Fundamental rate-loss tradeoff for the quantum internet

TL;DR

This paper extends a fundamental rate-loss tradeoff bound to all types of two-party quantum communication, including complex protocols like quantum repeaters, providing a key limitation for the development of a global quantum internet.

Contribution

It generalizes the TGW bound to encompass diverse quantum communication protocols over the quantum internet, revealing fundamental efficiency limits.

Findings

The generalized bound applies to all two-party quantum communication protocols.

There is minimal gap between the bound and existing protocol efficiencies.
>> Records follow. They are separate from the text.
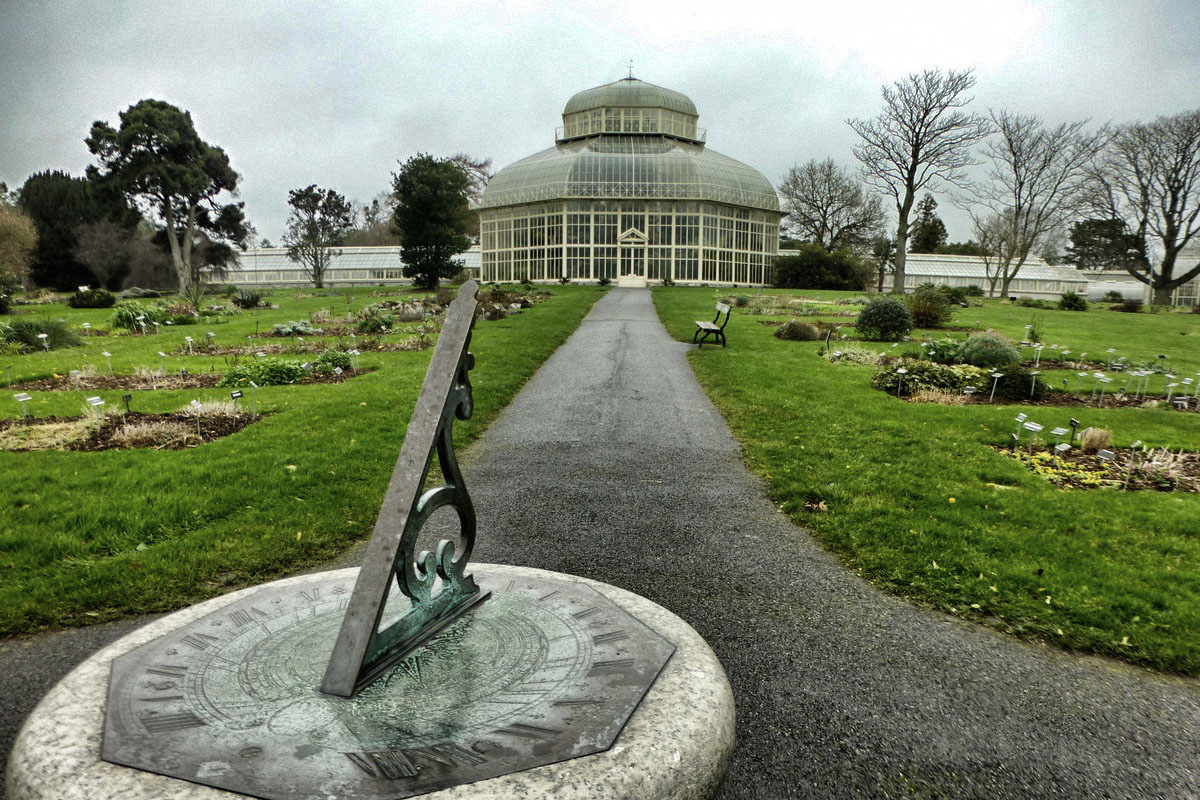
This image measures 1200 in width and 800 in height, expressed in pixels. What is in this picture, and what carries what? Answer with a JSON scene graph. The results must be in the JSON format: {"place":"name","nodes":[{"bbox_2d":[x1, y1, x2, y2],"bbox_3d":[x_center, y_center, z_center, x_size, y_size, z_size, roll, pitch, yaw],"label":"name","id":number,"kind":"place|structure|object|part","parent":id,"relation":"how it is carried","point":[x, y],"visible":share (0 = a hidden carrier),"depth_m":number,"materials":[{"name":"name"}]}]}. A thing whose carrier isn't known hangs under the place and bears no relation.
{"place":"outdoors","nodes":[
{"label":"outdoors","id":0,"kind":"place"},
{"bbox_2d":[1,417,99,451],"label":"dry grass","id":1,"kind":"structure","parent":0,"point":[10,439],"visible":0.71,"materials":[{"name":"plant"}]},
{"bbox_2d":[0,282,609,640],"label":"left lawn","id":2,"kind":"structure","parent":0,"point":[167,460],"materials":[{"name":"green plant"}]},
{"bbox_2d":[0,197,38,293],"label":"shrub","id":3,"kind":"object","parent":2,"relation":"on","point":[3,232],"visible":0.97,"depth_m":30.73,"materials":[{"name":"plant"}]},
{"bbox_2d":[0,318,80,351],"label":"shrub","id":4,"kind":"object","parent":2,"relation":"on","point":[57,332],"visible":0.84,"depth_m":15.41,"materials":[{"name":"green plant"}]},
{"bbox_2d":[38,332,51,351],"bbox_3d":[-9.771,-0.973,14.704,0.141,0.427,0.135,1,8,2],"label":"plant label","id":5,"kind":"object","parent":2,"relation":"on","point":[43,337],"visible":0.98,"depth_m":14.67,"materials":[{"name":"white"}]},
{"bbox_2d":[19,170,124,290],"label":"evergreen tree","id":6,"kind":"object","parent":2,"relation":"on","point":[41,178],"visible":0.65,"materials":[{"name":"green plant"}]},
{"bbox_2d":[68,287,116,308],"bbox_3d":[-16.458,-3.253,27.024,1.495,0.725,1.378,1,8,2],"label":"shrub","id":7,"kind":"object","parent":2,"relation":"on","point":[99,304],"visible":0.98,"depth_m":26.66,"materials":[{"name":"green plant"}]},
{"bbox_2d":[74,221,138,288],"label":"bare tree","id":8,"kind":"object","parent":2,"relation":"on","point":[95,241],"visible":0.95,"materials":[{"name":"brown plant"}]},
{"bbox_2d":[0,409,257,452],"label":"flower bed","id":9,"kind":"object","parent":2,"relation":"on","point":[111,441],"visible":0.64,"depth_m":8.12,"materials":[{"name":"brown soil"}]},
{"bbox_2d":[13,391,31,419],"bbox_3d":[-6.049,0.101,8.748,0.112,0.345,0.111,2,8,12],"label":"plant label","id":10,"kind":"object","parent":9,"relation":"in","point":[27,397],"visible":0.95,"depth_m":8.73,"materials":[{"name":"white"}]},
{"bbox_2d":[86,395,104,417],"bbox_3d":[-5.142,0.128,8.497,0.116,0.325,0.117,2,8,13],"label":"plant label","id":11,"kind":"object","parent":9,"relation":"in","point":[99,402],"visible":0.85,"depth_m":8.47,"materials":[{"name":"white metal"}]},
{"bbox_2d":[122,392,132,413],"bbox_3d":[-5.004,0.094,8.831,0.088,0.325,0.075,1,8,2],"label":"plant label","id":12,"kind":"object","parent":9,"relation":"in","point":[127,397],"visible":0.92,"depth_m":8.81,"materials":[{"name":"black"}]},
{"bbox_2d":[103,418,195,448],"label":"clump","id":13,"kind":"object","parent":9,"relation":"in","point":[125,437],"visible":0.75,"depth_m":7.80,"materials":[{"name":"plant"}]},
{"bbox_2d":[189,399,202,436],"bbox_3d":[-3.902,0.200,8.080,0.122,0.380,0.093,1,8,2],"label":"plant label","id":14,"kind":"object","parent":9,"relation":"in","point":[196,404],"visible":0.98,"depth_m":8.07,"materials":[{"name":"white metal"}]},
{"bbox_2d":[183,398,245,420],"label":"clump","id":15,"kind":"object","parent":9,"relation":"in","point":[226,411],"visible":0.7,"depth_m":9.09,"materials":[{"name":"plant"}]},
{"bbox_2d":[229,389,243,418],"bbox_3d":[-3.852,0.078,8.846,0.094,0.357,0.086,2,8,13],"label":"plant label","id":16,"kind":"object","parent":9,"relation":"in","point":[236,395],"visible":0.98,"depth_m":8.82,"materials":[{"name":"black"}]},
{"bbox_2d":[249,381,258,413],"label":"plant label","id":17,"kind":"object","parent":9,"relation":"in","point":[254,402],"visible":0.98,"depth_m":8.90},
{"bbox_2d":[116,286,161,298],"bbox_3d":[-18.176,-4.120,32.779,1.644,0.637,1.724,4,9,24],"label":"rock","id":18,"kind":"object","parent":2,"relation":"on","point":[139,295],"visible":0.87,"depth_m":32.33,"materials":[{"name":"grey stone"}]},
{"bbox_2d":[111,303,171,331],"bbox_3d":[-10.788,-1.908,19.577,1.396,0.669,1.545,1,8,2],"label":"shrub","id":19,"kind":"object","parent":2,"relation":"on","point":[127,316],"visible":0.82,"depth_m":19.31,"materials":[{"name":"green plant"}]},
{"bbox_2d":[82,98,246,285],"bbox_3d":[-20.533,-9.520,39.760,6.466,9.281,6.606,6,10,36],"label":"tree","id":20,"kind":"object","parent":2,"relation":"on","point":[167,201],"visible":1,"depth_m":38.21,"materials":[{"name":"plant"}]},
{"bbox_2d":[11,365,363,390],"bbox_3d":[-5.449,-0.281,11.289,4.145,0.295,1.804,1,8,2],"label":"flower bed","id":21,"kind":"object","parent":2,"relation":"in","point":[38,386],"visible":0.56,"depth_m":11.14,"materials":[{"name":"brown soil"}]},
{"bbox_2d":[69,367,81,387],"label":"plant label","id":22,"kind":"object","parent":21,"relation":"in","point":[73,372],"visible":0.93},
{"bbox_2d":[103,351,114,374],"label":"plant label","id":23,"kind":"object","parent":21,"relation":"in","point":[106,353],"visible":0.98,"depth_m":12.17,"materials":[{"name":"white"}]},
{"bbox_2d":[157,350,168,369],"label":"plant label","id":24,"kind":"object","parent":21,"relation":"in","point":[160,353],"visible":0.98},
{"bbox_2d":[219,357,304,387],"bbox_3d":[-4.675,-0.368,11.505,1.214,0.418,1.061,1,8,2],"label":"shrub","id":25,"kind":"object","parent":21,"relation":"in","point":[236,374],"visible":0.82,"depth_m":11.31,"materials":[{"name":"green plant"}]},
{"bbox_2d":[309,348,353,376],"bbox_3d":[-4.115,-0.569,12.717,0.825,0.426,0.897,1,8,2],"label":"shrub","id":26,"kind":"object","parent":21,"relation":"in","point":[339,362],"visible":0.79,"depth_m":12.57,"materials":[{"name":"green plant"}]},
{"bbox_2d":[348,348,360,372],"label":"plant label","id":27,"kind":"object","parent":21,"relation":"in","point":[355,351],"visible":0.98,"depth_m":12.58,"materials":[{"name":"white metal"}]},
{"bbox_2d":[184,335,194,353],"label":"plant label","id":28,"kind":"object","parent":2,"relation":"on","point":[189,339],"visible":0.98,"depth_m":14.63,"materials":[{"name":"white"}]},
{"bbox_2d":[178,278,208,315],"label":"shrub","id":29,"kind":"object","parent":2,"relation":"on","point":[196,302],"visible":0.94,"depth_m":24.83,"materials":[{"name":"green plant"}]},
{"bbox_2d":[232,287,264,308],"bbox_3d":[-11.898,-3.428,28.171,1.444,0.850,1.453,1,8,2],"label":"shrub","id":30,"kind":"object","parent":2,"relation":"on","point":[252,297],"visible":0.98,"depth_m":27.97,"materials":[{"name":"green plant"}]},
{"bbox_2d":[269,319,321,336],"bbox_3d":[-6.597,-1.502,18.122,1.140,0.426,1.339,1,8,2],"label":"plant","id":31,"kind":"object","parent":2,"relation":"on","point":[282,330],"visible":0.89,"depth_m":17.99,"materials":[{"name":"plant"}]},
{"bbox_2d":[180,337,434,357],"bbox_3d":[-5.005,-0.878,14.701,4.272,0.386,1.862,1,8,2],"label":"flower bed","id":32,"kind":"object","parent":2,"relation":"on","point":[217,351],"visible":0.68,"depth_m":14.59,"materials":[{"name":"brown soil"}]},
{"bbox_2d":[283,184,352,287],"label":"tree","id":33,"kind":"object","parent":2,"relation":"on","point":[320,197],"visible":0.99,"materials":[{"name":"plant"}]},
{"bbox_2d":[355,305,396,331],"bbox_3d":[-5.306,-1.880,19.737,1.221,0.670,1.238,1,8,2],"label":"shrub","id":34,"kind":"object","parent":2,"relation":"on","point":[383,320],"visible":0.97,"depth_m":19.51,"materials":[{"name":"green plant"}]},
{"bbox_2d":[390,153,474,287],"bbox_3d":[-7.449,-7.841,37.313,4.220,6.096,4.264,3,8,16],"label":"evergreen tree","id":35,"kind":"object","parent":2,"relation":"on","point":[409,173],"visible":0.99,"depth_m":36.29,"materials":[{"name":"green plant"}]},
{"bbox_2d":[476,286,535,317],"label":"flower bed","id":36,"kind":"object","parent":2,"relation":"on","point":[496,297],"visible":0.57,"depth_m":25.42,"materials":[{"name":"brown plant"}]},
{"bbox_2d":[216,245,480,287],"label":"greenhouse","id":37,"kind":"structure","parent":0,"point":[395,257],"materials":[{"name":"white glass"}]},
{"bbox_2d":[0,0,1199,243],"label":"sky","id":38,"kind":"structure","parent":0,"point":[224,120],"materials":[{"name":"grey"}]},
{"bbox_2d":[1,294,1198,799],"label":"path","id":39,"kind":"structure","parent":0,"point":[632,351],"materials":[{"name":"grey asphalt"}]},
{"bbox_2d":[3,567,728,799],"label":"stone pedestal","id":40,"kind":"object","parent":39,"relation":"on","point":[71,721],"visible":0.5,"depth_m":1.48,"materials":[{"name":"stone"}]},
{"bbox_2d":[98,573,672,797],"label":"sundial","id":41,"kind":"object","parent":40,"relation":"on","point":[609,612],"visible":0.91,"depth_m":1.63,"materials":[{"name":"metal"}]},
{"bbox_2d":[313,278,482,702],"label":"sundial gnomon","id":42,"kind":"object","parent":41,"relation":"on","point":[344,635],"visible":0.98,"depth_m":1.74,"materials":[{"name":"metal"}]},
{"bbox_2d":[478,69,785,287],"label":"pavilion","id":43,"kind":"structure","parent":0,"point":[592,269],"materials":[{"name":"glass"}]},
{"bbox_2d":[625,59,636,80],"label":"weather vane","id":44,"kind":"object","parent":43,"relation":"on","point":[630,78],"visible":0.76,"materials":[{"name":"metal"}]},
{"label":"dome","id":45,"kind":"part","parent":43,"relation":"part of","materials":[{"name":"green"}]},
{"bbox_2d":[616,228,648,283],"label":"door","id":46,"kind":"structure","parent":43,"relation":"in","point":[632,239],"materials":[{"name":"white"}]},
{"bbox_2d":[655,289,1199,679],"label":"right lawn","id":47,"kind":"structure","parent":0,"point":[712,360],"materials":[{"name":"green plant"}]},
{"bbox_2d":[692,301,730,347],"bbox_3d":[2.278,-1.550,17.276,0.580,0.866,1.830,1,8,2],"label":"bench","id":48,"kind":"object","parent":47,"relation":"on","point":[712,330],"visible":1,"depth_m":16.79,"materials":[{"name":"wood"}]},
{"bbox_2d":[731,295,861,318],"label":"flower bed","id":49,"kind":"object","parent":47,"relation":"on","point":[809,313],"visible":0.77,"depth_m":25.81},
{"bbox_2d":[774,320,822,340],"bbox_3d":[4.281,-1.468,17.916,1.327,0.503,1.180,1,8,2],"label":"shrub","id":50,"kind":"object","parent":47,"relation":"on","point":[806,330],"visible":0.98,"depth_m":17.67,"materials":[{"name":"plant"}]},
{"bbox_2d":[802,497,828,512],"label":"fallen leaf","id":51,"kind":"object","parent":47,"relation":"on","point":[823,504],"visible":0.95,"depth_m":5.92,"materials":[{"name":"brown plant"}]},
{"bbox_2d":[772,245,870,290],"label":"shrub","id":52,"kind":"object","parent":47,"relation":"on","point":[844,278],"visible":0.89,"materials":[{"name":"green plant"}]},
{"bbox_2d":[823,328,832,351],"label":"plant label","id":53,"kind":"object","parent":47,"relation":"on","point":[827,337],"visible":0.98,"depth_m":15.73,"materials":[{"name":"black"}]},
{"bbox_2d":[822,344,882,365],"bbox_3d":[4.346,-0.716,14.273,1.282,0.386,1.376,1,8,2],"label":"flower bed","id":54,"kind":"object","parent":47,"relation":"on","point":[851,355],"visible":0.87,"depth_m":14.18,"materials":[{"name":"plant"}]},
{"bbox_2d":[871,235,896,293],"label":"tree","id":55,"kind":"object","parent":47,"relation":"on","point":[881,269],"visible":0.75,"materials":[{"name":"green plant"}]},
{"bbox_2d":[855,296,913,341],"bbox_3d":[6.131,-1.724,17.952,1.358,0.967,1.309,1,8,2],"label":"round shrub","id":56,"kind":"object","parent":47,"relation":"on","point":[898,309],"visible":0.99,"depth_m":17.58,"materials":[{"name":"green plant"}]},
{"bbox_2d":[849,64,986,294],"label":"bare tree","id":57,"kind":"object","parent":47,"relation":"on","point":[900,250],"visible":1,"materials":[{"name":"brown plant"}]},
{"bbox_2d":[903,285,952,328],"bbox_3d":[8.567,-2.420,21.939,1.656,1.175,1.643,1,8,2],"label":"shrub","id":58,"kind":"object","parent":47,"relation":"on","point":[931,313],"visible":0.94,"depth_m":21.56,"materials":[{"name":"green plant"}]},
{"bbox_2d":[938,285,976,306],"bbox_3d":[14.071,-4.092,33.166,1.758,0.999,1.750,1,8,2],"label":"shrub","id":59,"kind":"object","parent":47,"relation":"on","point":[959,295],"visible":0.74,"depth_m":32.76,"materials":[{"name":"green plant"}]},
{"bbox_2d":[959,332,1019,368],"bbox_3d":[6.126,-0.730,13.131,1.069,0.675,1.017,1,8,2],"label":"shrub","id":60,"kind":"object","parent":47,"relation":"on","point":[968,341],"visible":0.87,"depth_m":12.89,"materials":[{"name":"green plant"}]},
{"bbox_2d":[968,210,1022,297],"label":"bare tree","id":61,"kind":"object","parent":47,"relation":"on","point":[989,241],"visible":0.93,"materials":[{"name":"plant"}]},
{"bbox_2d":[966,110,1102,298],"label":"bare tree","id":62,"kind":"object","parent":47,"relation":"on","point":[1018,213],"visible":0.99,"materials":[{"name":"plant"}]},
{"bbox_2d":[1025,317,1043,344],"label":"shrub","id":63,"kind":"object","parent":47,"relation":"on","point":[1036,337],"visible":0.94,"depth_m":17.77,"materials":[{"name":"green plant"}]},
{"bbox_2d":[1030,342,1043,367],"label":"plant label","id":64,"kind":"object","parent":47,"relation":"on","point":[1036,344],"visible":0.97,"depth_m":13.86,"materials":[{"name":"white"}]},
{"bbox_2d":[879,378,1199,411],"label":"flower bed","id":65,"kind":"object","parent":47,"relation":"on","point":[1055,402],"visible":0.49,"depth_m":10.74,"materials":[{"name":"brown soil"}]},
{"bbox_2d":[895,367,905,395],"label":"plant label","id":66,"kind":"object","parent":65,"relation":"in","point":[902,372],"visible":0.98,"depth_m":10.77,"materials":[{"name":"white"}]},
{"bbox_2d":[871,358,977,396],"bbox_3d":[4.440,-0.287,11.232,1.591,0.515,1.120,1,8,2],"label":"shrub","id":67,"kind":"object","parent":65,"relation":"in","point":[938,372],"visible":0.79,"depth_m":11.04,"materials":[{"name":"green plant"}]},
{"bbox_2d":[919,337,967,364],"bbox_3d":[5.812,-0.790,13.995,0.958,0.507,0.995,1,8,2],"label":"shrub","id":68,"kind":"object","parent":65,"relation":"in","point":[947,351],"visible":0.8,"depth_m":13.85,"materials":[{"name":"green plant"}]},
{"bbox_2d":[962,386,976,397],"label":"plant label","id":69,"kind":"object","parent":65,"relation":"in","point":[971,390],"visible":0.96,"depth_m":10.29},
{"bbox_2d":[988,369,1002,402],"bbox_3d":[5.007,-0.142,10.575,0.198,0.471,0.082,-1,8,-9],"label":"plant label","id":70,"kind":"object","parent":65,"relation":"in","point":[996,374],"visible":0.98,"depth_m":10.54,"materials":[{"name":"white"}]},
{"bbox_2d":[987,363,1042,401],"bbox_3d":[5.457,-0.238,10.950,0.754,0.540,0.719,1,8,2],"label":"shrub","id":71,"kind":"object","parent":65,"relation":"in","point":[1020,381],"visible":0.81,"depth_m":10.76,"materials":[{"name":"green plant"}]},
{"bbox_2d":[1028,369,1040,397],"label":"plant label","id":72,"kind":"object","parent":65,"relation":"in","point":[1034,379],"visible":0.98,"depth_m":10.93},
{"bbox_2d":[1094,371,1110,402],"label":"plant label","id":73,"kind":"object","parent":65,"relation":"in","point":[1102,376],"visible":0.97,"depth_m":10.66,"materials":[{"name":"white metal"}]},
{"bbox_2d":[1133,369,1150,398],"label":"plant label","id":74,"kind":"object","parent":65,"relation":"in","point":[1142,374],"visible":0.97,"depth_m":11.04,"materials":[{"name":"white plastic"}]},
{"bbox_2d":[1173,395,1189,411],"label":"plant label","id":75,"kind":"object","parent":65,"relation":"in","point":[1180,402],"visible":0.9,"depth_m":10.03,"materials":[{"name":"white"}]},
{"bbox_2d":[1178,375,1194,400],"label":"plant label","id":76,"kind":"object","parent":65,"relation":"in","point":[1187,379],"visible":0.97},
{"bbox_2d":[1057,291,1088,310],"bbox_3d":[19.054,-3.954,33.608,1.171,0.826,1.159,1,8,2],"label":"shrub","id":77,"kind":"object","parent":47,"relation":"on","point":[1067,299],"visible":0.99,"depth_m":33.36,"materials":[{"name":"green plant"}]},
{"bbox_2d":[997,441,1199,492],"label":"flower bed","id":78,"kind":"object","parent":47,"relation":"on","point":[1187,469],"visible":0.58,"depth_m":7.17,"materials":[{"name":"brown soil"}]},
{"bbox_2d":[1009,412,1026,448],"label":"plant label","id":79,"kind":"object","parent":78,"relation":"in","point":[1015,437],"visible":0.98,"depth_m":7.95,"materials":[{"name":"silver metal"}]},
{"bbox_2d":[1020,418,1043,455],"bbox_3d":[4.004,0.382,7.738,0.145,0.364,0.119,-2,8,-17],"label":"plant label","id":80,"kind":"object","parent":78,"relation":"in","point":[1039,427],"visible":0.97,"depth_m":7.71,"materials":[{"name":"white"}]},
{"bbox_2d":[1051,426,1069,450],"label":"plant label","id":81,"kind":"object","parent":78,"relation":"in","point":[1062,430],"visible":0.91,"depth_m":7.81,"materials":[{"name":"white"}]},
{"bbox_2d":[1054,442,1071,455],"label":"plant label","id":82,"kind":"object","parent":78,"relation":"in","point":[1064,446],"visible":0.88,"depth_m":7.54,"materials":[{"name":"white metal"}]},
{"bbox_2d":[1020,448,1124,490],"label":"yellow plant","id":83,"kind":"object","parent":78,"relation":"in","point":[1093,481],"visible":0.44,"depth_m":6.99,"materials":[{"name":"yellow plant"}]},
{"bbox_2d":[1067,418,1080,445],"bbox_3d":[4.515,0.343,7.955,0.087,0.313,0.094,-1,8,-12],"label":"plant label","id":84,"kind":"object","parent":78,"relation":"in","point":[1074,423],"visible":0.98,"depth_m":7.94,"materials":[{"name":"black"}]},
{"bbox_2d":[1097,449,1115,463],"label":"plant label","id":85,"kind":"object","parent":78,"relation":"in","point":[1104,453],"visible":0.9,"depth_m":7.15,"materials":[{"name":"grey metal"}]},
{"bbox_2d":[1112,298,1143,311],"bbox_3d":[21.775,-3.848,34.327,1.335,0.715,1.294,1,8,2],"label":"shrub","id":86,"kind":"object","parent":47,"relation":"on","point":[1128,309],"visible":0.97,"depth_m":34.11,"materials":[{"name":"brown plant"}]},
{"bbox_2d":[1084,110,1199,306],"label":"bare tree","id":87,"kind":"object","parent":47,"relation":"on","point":[1163,285],"visible":1,"depth_m":39.41,"materials":[{"name":"brown plant"}]},
{"bbox_2d":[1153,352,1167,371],"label":"plant label","id":88,"kind":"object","parent":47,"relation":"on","point":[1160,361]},
{"bbox_2d":[905,253,1137,299],"label":"greenhouse","id":89,"kind":"structure","parent":0,"point":[963,281],"materials":[{"name":"white glass"}]},
{"bbox_2d":[1079,426,1112,452],"label":"ornamental grass","id":90,"kind":"structure","parent":0,"point":[1095,444],"visible":0.88,"materials":[{"name":"plant"}]},
{"bbox_2d":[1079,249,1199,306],"label":"greenhouse","id":91,"kind":"structure","parent":0,"point":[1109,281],"materials":[{"name":"white glass"}]},
{"bbox_2d":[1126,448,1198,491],"label":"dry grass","id":92,"kind":"structure","parent":0,"point":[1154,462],"visible":0.73,"materials":[{"name":"plant"}]},
{"label":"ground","id":93,"kind":"structure","parent":0},
{"bbox_2d":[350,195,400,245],"label":"bare tree","id":94,"kind":"object","parent":93,"relation":"on","point":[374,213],"visible":0.53,"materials":[{"name":"brown plant"}]},
{"bbox_2d":[446,152,493,239],"label":"bare tree","id":95,"kind":"object","parent":93,"relation":"on","point":[473,166],"visible":0.39,"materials":[{"name":"plant"}]},
{"bbox_2d":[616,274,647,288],"label":"steps","id":96,"kind":"structure","parent":93,"relation":"on","point":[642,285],"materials":[{"name":"white stone"}]},
{"bbox_2d":[779,158,884,253],"label":"bare tree","id":97,"kind":"object","parent":93,"relation":"on","point":[813,187],"visible":0.96,"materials":[{"name":"plant"}]},
{"bbox_2d":[910,194,946,253],"label":"evergreen tree","id":98,"kind":"object","parent":93,"relation":"on","point":[935,227],"visible":0.55,"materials":[{"name":"green plant"}]},
{"bbox_2d":[1065,216,1143,270],"label":"evergreen tree","id":99,"kind":"object","parent":93,"relation":"on","point":[1076,243],"visible":0.66,"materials":[{"name":"plant"}]}
]}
The result informs the design of an efficient and scalable quantum internet.

Abstract

The quantum internet holds promise for performing quantum communication, such as quantum teleportation and quantum key distribution (QKD), freely between any parties all over the globe. Such a future quantum network, depending on the communication distance of the requesting parties, necessitates to invoke several classes of optical quantum communication such as point-to-point communication protocols, intercity QKD protocols and quantum repeater protocols. Recently, Takeoka, Guha and Wilde (TGW) have presented a fundamental rate-loss tradeoff on quantum communication capacity and secret key agreement capacity of any lossy channel assisted by unlimited forward and backward classical communication [Nat. Commun. 5, 5235 (2014)]. However, this bound is applicable only to the simplest class of quantum communication, i.e., the point-to-point communication protocols, and it has thus remained open to grasp the potential of a `worldwide' quantum network. Here we generalize the TGW bound to be applicable to any type of two-party quantum communication over the quantum internet, including other indispensable but much more intricate classes of quantum communication, intercity QKD protocols and quantum repeater protocols. We also show that there is essentially no scaling gap between our bound and the quantum communication efficiencies of known protocols. Therefore, our result, corresponding to a fundamental and practical limitation for the quantum internet, will contribute to design an efficient quantum internet in the future.